TASK
Without changing a word, copy every line of the listing below and leave out the images.
--- EXTRACTED INFORMATION ---
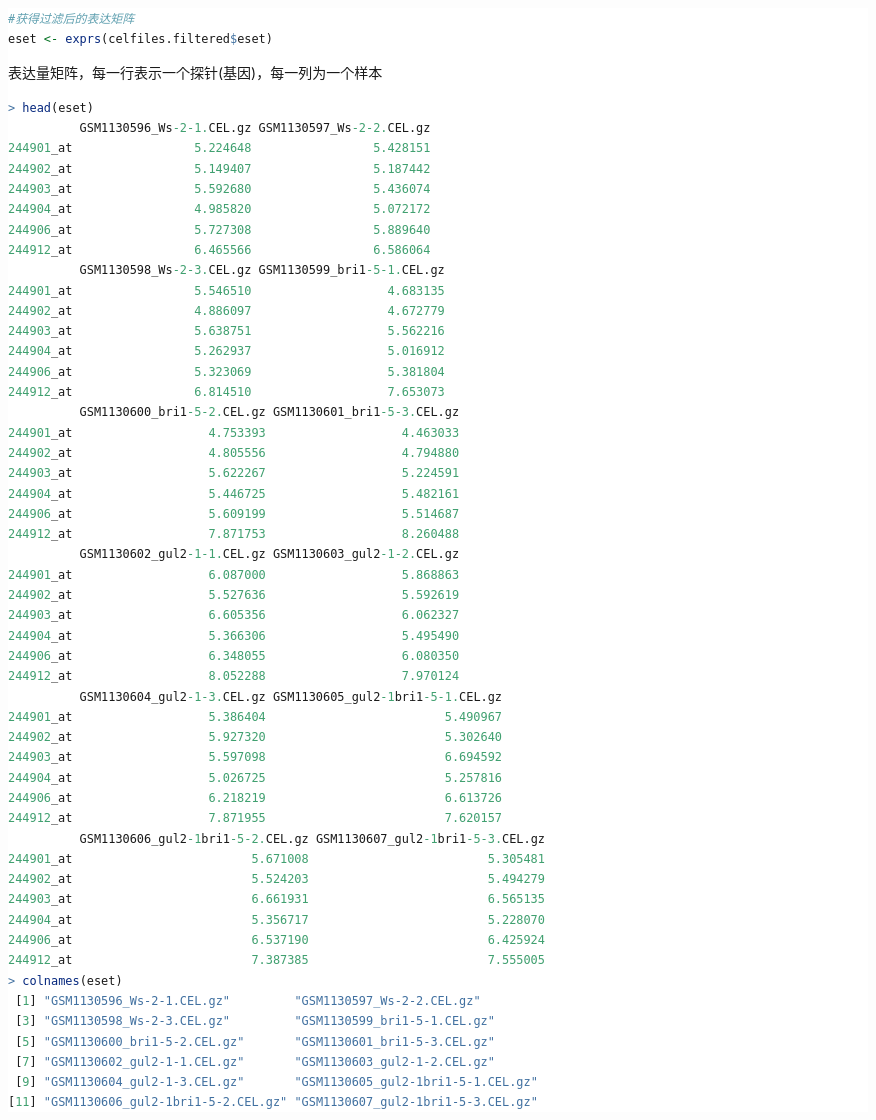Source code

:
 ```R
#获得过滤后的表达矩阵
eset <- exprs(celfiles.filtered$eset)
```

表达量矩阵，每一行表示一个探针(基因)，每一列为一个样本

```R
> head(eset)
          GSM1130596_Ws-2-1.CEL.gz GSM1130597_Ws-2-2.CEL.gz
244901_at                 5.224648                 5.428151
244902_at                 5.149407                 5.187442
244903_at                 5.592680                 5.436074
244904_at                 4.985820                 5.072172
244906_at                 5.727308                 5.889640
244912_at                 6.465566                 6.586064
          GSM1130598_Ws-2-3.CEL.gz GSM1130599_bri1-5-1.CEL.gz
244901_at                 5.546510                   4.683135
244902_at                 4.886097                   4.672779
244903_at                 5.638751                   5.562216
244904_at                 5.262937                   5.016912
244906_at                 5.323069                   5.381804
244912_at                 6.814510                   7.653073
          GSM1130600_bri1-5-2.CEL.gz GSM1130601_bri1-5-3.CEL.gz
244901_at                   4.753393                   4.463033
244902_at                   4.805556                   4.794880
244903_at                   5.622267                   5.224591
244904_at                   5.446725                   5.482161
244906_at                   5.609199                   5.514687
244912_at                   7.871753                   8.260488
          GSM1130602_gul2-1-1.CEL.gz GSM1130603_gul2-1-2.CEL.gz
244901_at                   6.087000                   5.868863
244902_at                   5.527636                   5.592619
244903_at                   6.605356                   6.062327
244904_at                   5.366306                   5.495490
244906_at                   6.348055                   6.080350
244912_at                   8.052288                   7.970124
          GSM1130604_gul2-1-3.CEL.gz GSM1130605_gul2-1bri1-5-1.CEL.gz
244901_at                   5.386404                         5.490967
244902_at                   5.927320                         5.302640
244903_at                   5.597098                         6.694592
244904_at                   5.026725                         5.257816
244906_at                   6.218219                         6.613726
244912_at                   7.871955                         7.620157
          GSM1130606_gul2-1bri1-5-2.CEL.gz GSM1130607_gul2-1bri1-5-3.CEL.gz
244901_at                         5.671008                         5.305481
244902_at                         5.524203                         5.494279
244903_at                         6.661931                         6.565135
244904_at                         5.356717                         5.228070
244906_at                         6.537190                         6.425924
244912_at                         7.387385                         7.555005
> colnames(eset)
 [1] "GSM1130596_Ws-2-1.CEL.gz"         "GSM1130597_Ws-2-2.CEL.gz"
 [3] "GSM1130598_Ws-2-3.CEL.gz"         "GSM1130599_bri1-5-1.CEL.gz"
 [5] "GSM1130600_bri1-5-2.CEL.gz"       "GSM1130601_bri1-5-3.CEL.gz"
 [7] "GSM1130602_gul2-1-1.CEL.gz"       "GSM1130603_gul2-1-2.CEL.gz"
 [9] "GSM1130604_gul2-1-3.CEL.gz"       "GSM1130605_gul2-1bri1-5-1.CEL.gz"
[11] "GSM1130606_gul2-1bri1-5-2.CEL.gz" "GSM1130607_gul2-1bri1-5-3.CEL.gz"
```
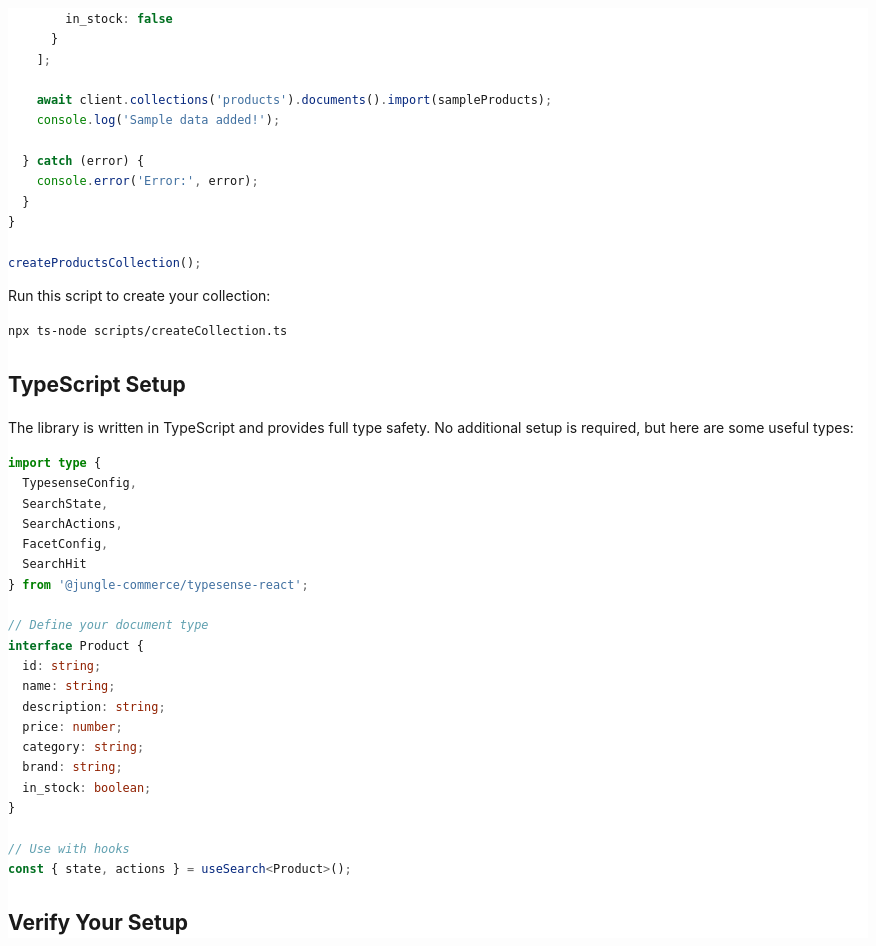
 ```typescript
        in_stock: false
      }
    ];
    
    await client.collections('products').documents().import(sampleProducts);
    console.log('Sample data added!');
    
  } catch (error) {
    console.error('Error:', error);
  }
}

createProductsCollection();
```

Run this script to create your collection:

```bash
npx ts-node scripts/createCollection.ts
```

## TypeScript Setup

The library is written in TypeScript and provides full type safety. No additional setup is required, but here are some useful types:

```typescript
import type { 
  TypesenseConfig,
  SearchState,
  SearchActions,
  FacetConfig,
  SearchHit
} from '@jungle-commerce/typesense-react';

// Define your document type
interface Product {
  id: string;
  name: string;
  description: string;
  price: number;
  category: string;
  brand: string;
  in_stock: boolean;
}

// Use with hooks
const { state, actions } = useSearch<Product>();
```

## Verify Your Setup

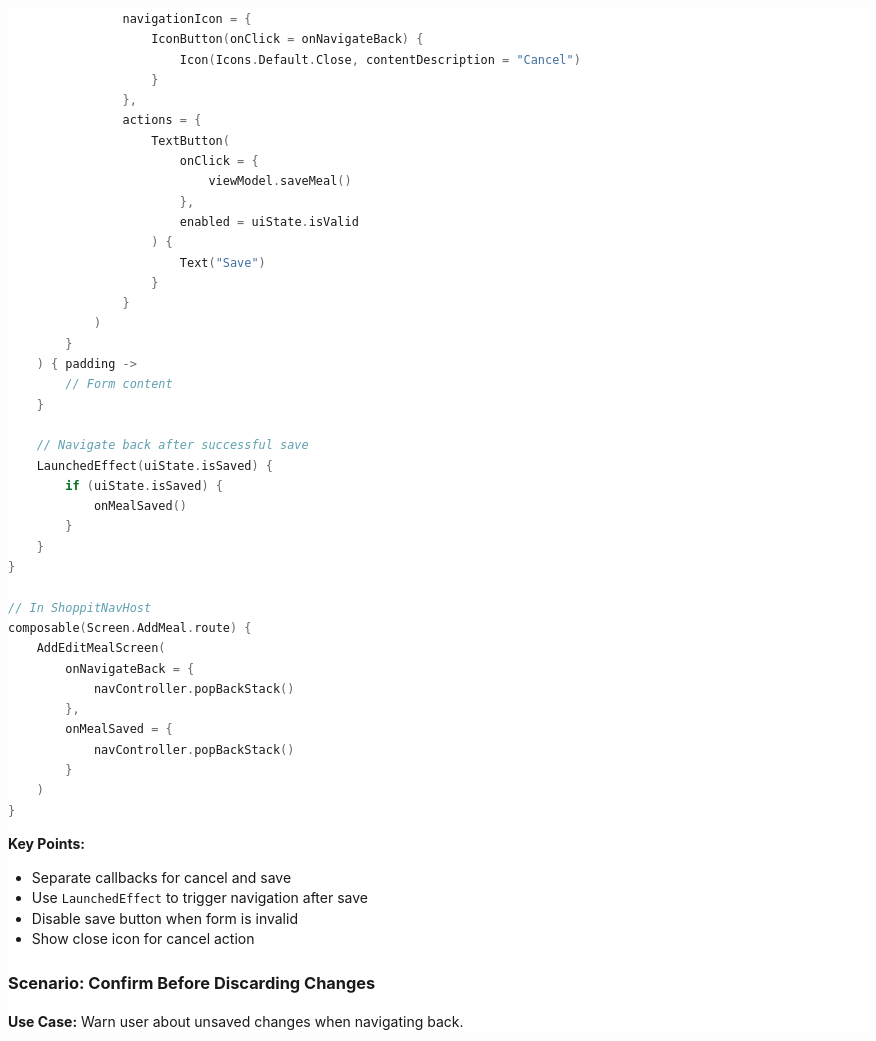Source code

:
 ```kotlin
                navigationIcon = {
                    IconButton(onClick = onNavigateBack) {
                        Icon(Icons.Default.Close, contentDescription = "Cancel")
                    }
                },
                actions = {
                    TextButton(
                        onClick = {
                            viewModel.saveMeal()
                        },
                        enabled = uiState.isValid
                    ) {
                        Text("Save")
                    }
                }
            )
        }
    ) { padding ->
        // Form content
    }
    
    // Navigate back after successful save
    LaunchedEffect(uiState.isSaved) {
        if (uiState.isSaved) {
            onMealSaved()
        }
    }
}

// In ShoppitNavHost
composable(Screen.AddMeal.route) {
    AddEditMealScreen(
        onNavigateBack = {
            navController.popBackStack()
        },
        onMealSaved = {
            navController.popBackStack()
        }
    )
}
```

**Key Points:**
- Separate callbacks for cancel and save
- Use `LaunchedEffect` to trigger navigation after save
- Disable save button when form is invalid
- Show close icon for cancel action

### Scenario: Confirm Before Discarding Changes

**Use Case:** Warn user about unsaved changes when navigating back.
---
THE COMPLETED TASK
Source code

:
 ```R
#获得过滤后的表达矩阵
eset <- exprs(celfiles.filtered$eset)
```

表达量矩阵，每一行表示一个探针(基因)，每一列为一个样本

```R
> head(eset)
          GSM1130596_Ws-2-1.CEL.gz GSM1130597_Ws-2-2.CEL.gz
244901_at                 5.224648                 5.428151
244902_at                 5.149407                 5.187442
244903_at                 5.592680                 5.436074
244904_at                 4.985820                 5.072172
244906_at                 5.727308                 5.889640
244912_at                 6.465566                 6.586064
          GSM1130598_Ws-2-3.CEL.gz GSM1130599_bri1-5-1.CEL.gz
244901_at                 5.546510                   4.683135
244902_at                 4.886097                   4.672779
244903_at                 5.638751                   5.562216
244904_at                 5.262937                   5.016912
244906_at                 5.323069                   5.381804
244912_at                 6.814510                   7.653073
          GSM1130600_bri1-5-2.CEL.gz GSM1130601_bri1-5-3.CEL.gz
244901_at                   4.753393                   4.463033
244902_at                   4.805556                   4.794880
244903_at                   5.622267                   5.224591
244904_at                   5.446725                   5.482161
244906_at                   5.609199                   5.514687
244912_at                   7.871753                   8.260488
          GSM1130602_gul2-1-1.CEL.gz GSM1130603_gul2-1-2.CEL.gz
244901_at                   6.087000                   5.868863
244902_at                   5.527636                   5.592619
244903_at                   6.605356                   6.062327
244904_at                   5.366306                   5.495490
244906_at                   6.348055                   6.080350
244912_at                   8.052288                   7.970124
          GSM1130604_gul2-1-3.CEL.gz GSM1130605_gul2-1bri1-5-1.CEL.gz
244901_at                   5.386404                         5.490967
244902_at                   5.927320                         5.302640
244903_at                   5.597098                         6.694592
244904_at                   5.026725                         5.257816
244906_at                   6.218219                         6.613726
244912_at                   7.871955                         7.620157
          GSM1130606_gul2-1bri1-5-2.CEL.gz GSM1130607_gul2-1bri1-5-3.CEL.gz
244901_at                         5.671008                         5.305481
244902_at                         5.524203                         5.494279
244903_at                         6.661931                         6.565135
244904_at                         5.356717                         5.228070
244906_at                         6.537190                         6.425924
244912_at                         7.387385                         7.555005
> colnames(eset)
 [1] "GSM1130596_Ws-2-1.CEL.gz"         "GSM1130597_Ws-2-2.CEL.gz"
 [3] "GSM1130598_Ws-2-3.CEL.gz"         "GSM1130599_bri1-5-1.CEL.gz"
 [5] "GSM1130600_bri1-5-2.CEL.gz"       "GSM1130601_bri1-5-3.CEL.gz"
 [7] "GSM1130602_gul2-1-1.CEL.gz"       "GSM1130603_gul2-1-2.CEL.gz"
 [9] "GSM1130604_gul2-1-3.CEL.gz"       "GSM1130605_gul2-1bri1-5-1.CEL.gz"
[11] "GSM1130606_gul2-1bri1-5-2.CEL.gz" "GSM1130607_gul2-1bri1-5-3.CEL.gz"
```
 ```typescript
        in_stock: false
      }
    ];
    
    await client.collections('products').documents().import(sampleProducts);
    console.log('Sample data added!');
    
  } catch (error) {
    console.error('Error:', error);
  }
}

createProductsCollection();
```

Run this script to create your collection:

```bash
npx ts-node scripts/createCollection.ts
```

## TypeScript Setup

The library is written in TypeScript and provides full type safety. No additional setup is required, but here are some useful types:

```typescript
import type { 
  TypesenseConfig,
  SearchState,
  SearchActions,
  FacetConfig,
  SearchHit
} from '@jungle-commerce/typesense-react';

// Define your document type
interface Product {
  id: string;
  name: string;
  description: string;
  price: number;
  category: string;
  brand: string;
  in_stock: boolean;
}

// Use with hooks
const { state, actions } = useSearch<Product>();
```

## Verify Your Setup

Source code

:
 ```kotlin
                navigationIcon = {
                    IconButton(onClick = onNavigateBack) {
                        Icon(Icons.Default.Close, contentDescription = "Cancel")
                    }
                },
                actions = {
                    TextButton(
                        onClick = {
                            viewModel.saveMeal()
                        },
                        enabled = uiState.isValid
                    ) {
                        Text("Save")
                    }
                }
            )
        }
    ) { padding ->
        // Form content
    }
    
    // Navigate back after successful save
    LaunchedEffect(uiState.isSaved) {
        if (uiState.isSaved) {
            onMealSaved()
        }
    }
}

// In ShoppitNavHost
composable(Screen.AddMeal.route) {
    AddEditMealScreen(
        onNavigateBack = {
            navController.popBackStack()
        },
        onMealSaved = {
            navController.popBackStack()
        }
    )
}
```

**Key Points:**
- Separate callbacks for cancel and save
- Use `LaunchedEffect` to trigger navigation after save
- Disable save button when form is invalid
- Show close icon for cancel action

### Scenario: Confirm Before Discarding Changes

**Use Case:** Warn user about unsaved changes when navigating back.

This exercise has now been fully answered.